**WHAT YOU WILL DO:**
**1)** For each statement below, say yes or no according to the passage on the Parthenon, and quote the words of the passage that decide it: (a) The Parthenon was built on the Acropolis in the mid-5th century BCE. (b) The passage states which room in the temple was the parthenon. (c) The Arrephoros were young girls who served in the cult of Athena.
**2)** Write down the portion of the passage on the Parthenon starting at "It is a readily" and ending at "temple ever built.", copied word for word.

━━━━━ PASSAGE FOR REVIEW ━━━━━

A Symbol of Democracy and Classical Art: the Parthenon

It is a readily recognizable icon that every schoolchild knows - the Parthenon.  It is the most important surviving example of classical Greek art and an icon for Athenian democracy.  Built on the Acropolis, the seat of the Delian league, in the mid-5th century BCE, it was then and still is considered the finest example of a Doric temple ever built.

It's said that the Greeks have a word for it, but where the word "parthenon" came from is debatable.  The word "parthénos" has an unclear etymology.  It means a maiden or girl, but also means a virgin or unmarried woman.  It was applied to Athena and Artemis, maiden goddesses.  "Virgin" seems to be the reference, as "parthenoi" are the virgins who safeguard the city.  The parthenon may have been a room in the temple, which one is unknown, that were the "virgin's apartments", and may have referred to a room where a peplos, a garment, was woven and given to Athena by the Arrephoros, young girls who served in the cult of Athena.

Block V (fragment) from the east frieze of the Parthenon, circa 447-433 BCE.
This shows a new peplos being brought for Athena.  This is one of the so-called
"Elgin" marbles in the British Museum.  Click here to see their take on them.

━━━━━ SOURCE DATA ━━━━━

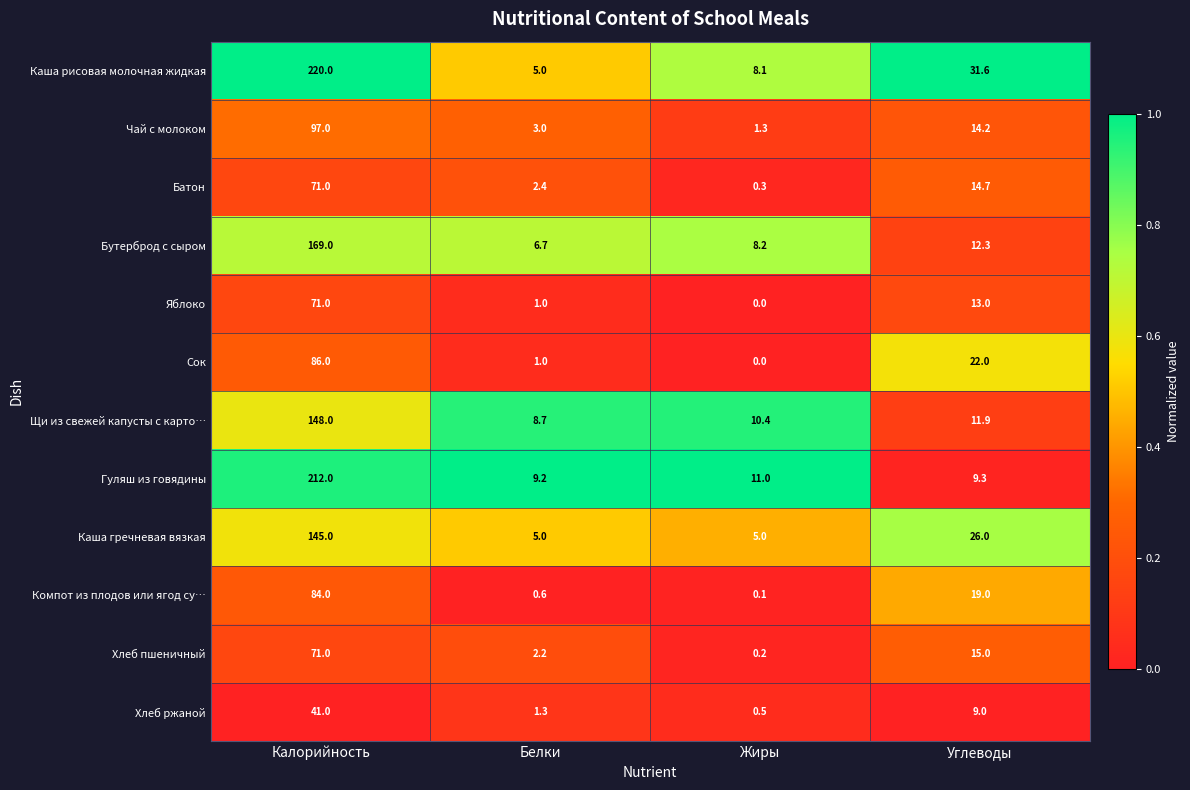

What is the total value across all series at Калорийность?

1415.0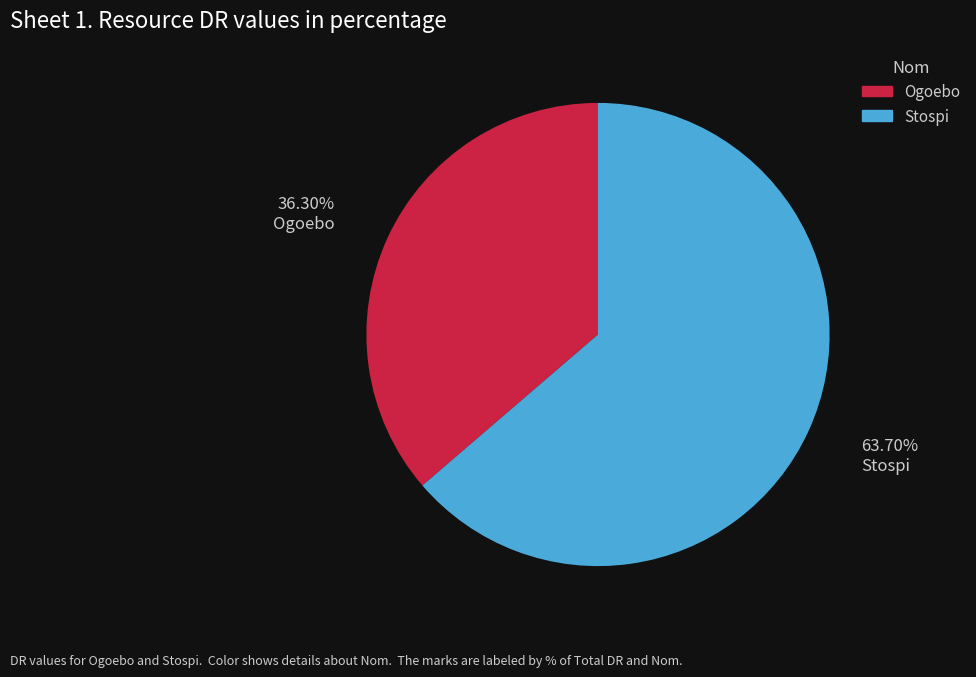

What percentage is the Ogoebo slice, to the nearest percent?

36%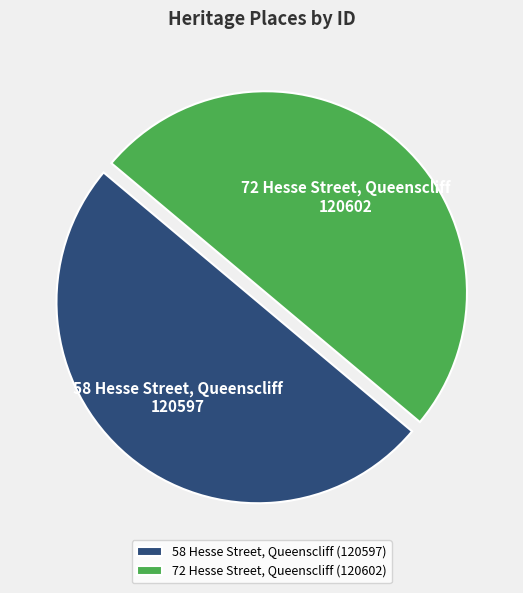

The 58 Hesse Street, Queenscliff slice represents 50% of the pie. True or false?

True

━━━━━
━━━━━ SOURCE DATA ━━━━━

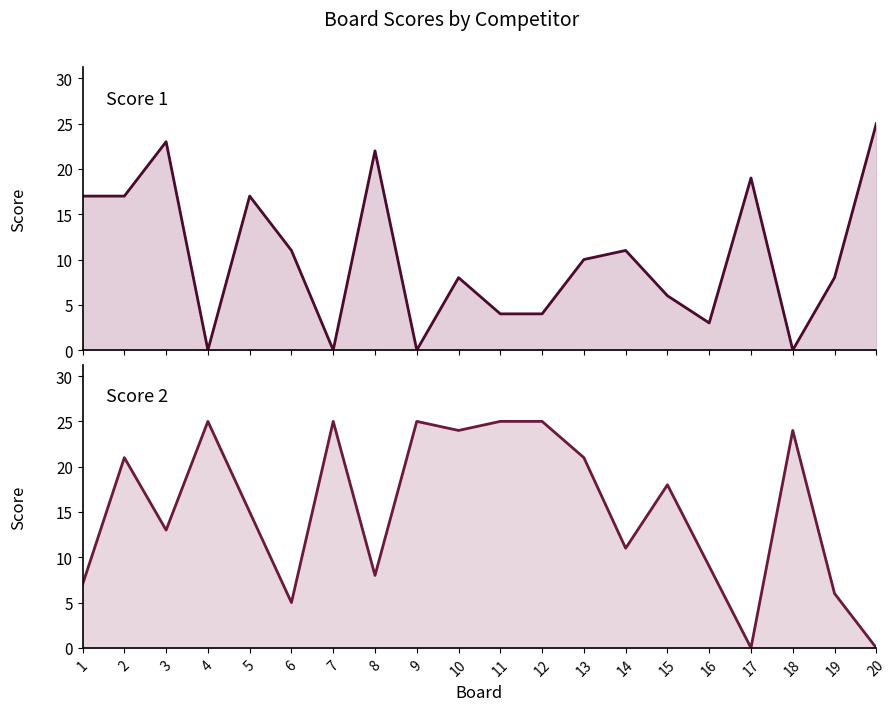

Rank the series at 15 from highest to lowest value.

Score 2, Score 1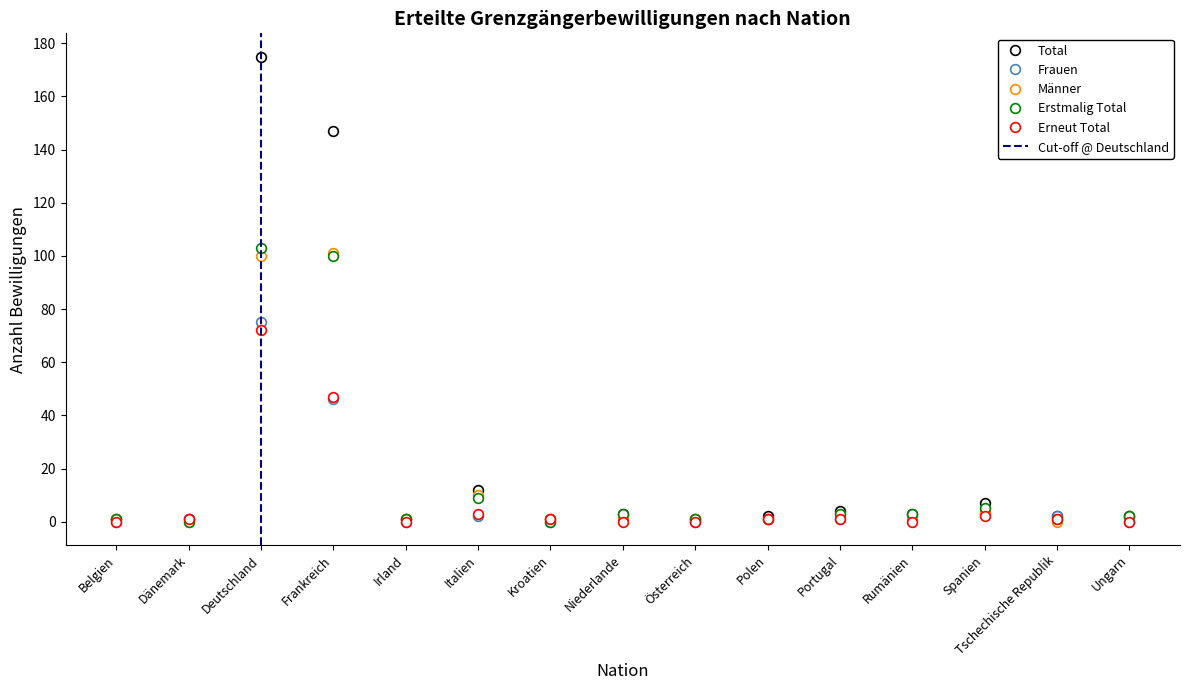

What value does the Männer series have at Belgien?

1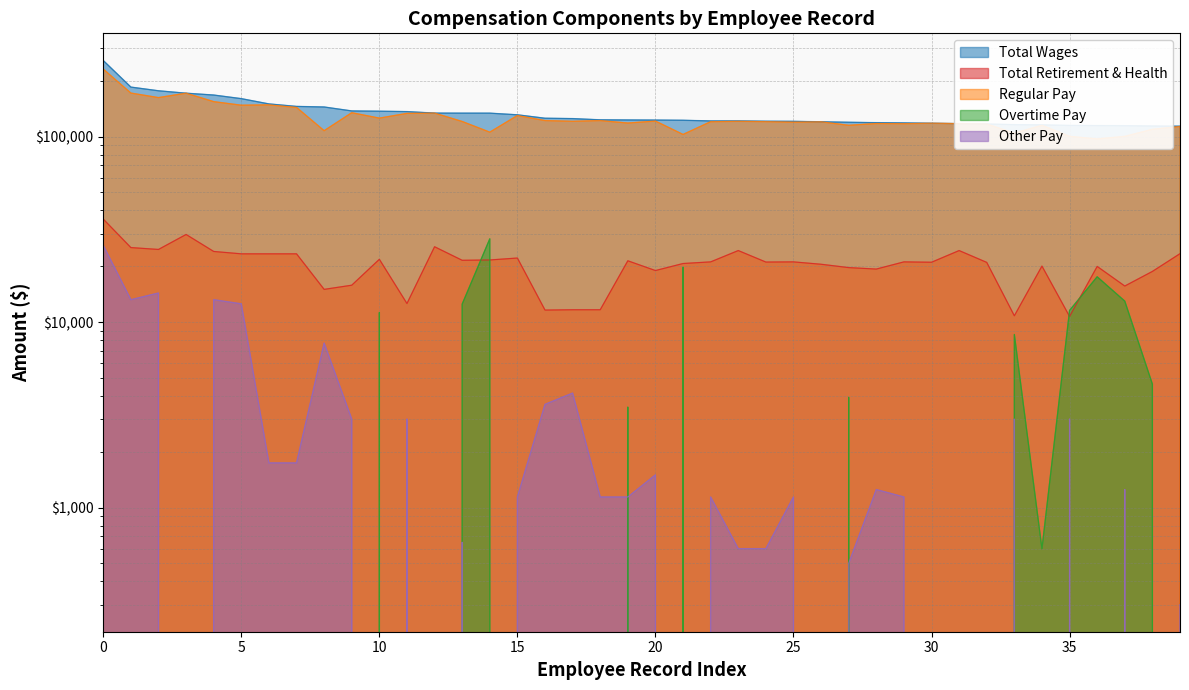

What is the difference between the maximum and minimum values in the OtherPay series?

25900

━━━━━

**OUTPUTS IN ORDER:**
**1)**
(a) Yes: "Built on the Acropolis, the seat of the Delian league, in the mid-5th century BCE"
(b) No: "which one is unknown"
(c) Yes: "the Arrephoros, young girls who served in the cult of Athena"

**2)**
It is a readily recognizable icon that every schoolchild knows - the Parthenon.  It is the most important surviving example of classical Greek art and an icon for Athenian democracy.  Built on the Acropolis, the seat of the Delian league, in the mid-5th century BCE, it was then and still is considered the finest example of a Doric temple ever built.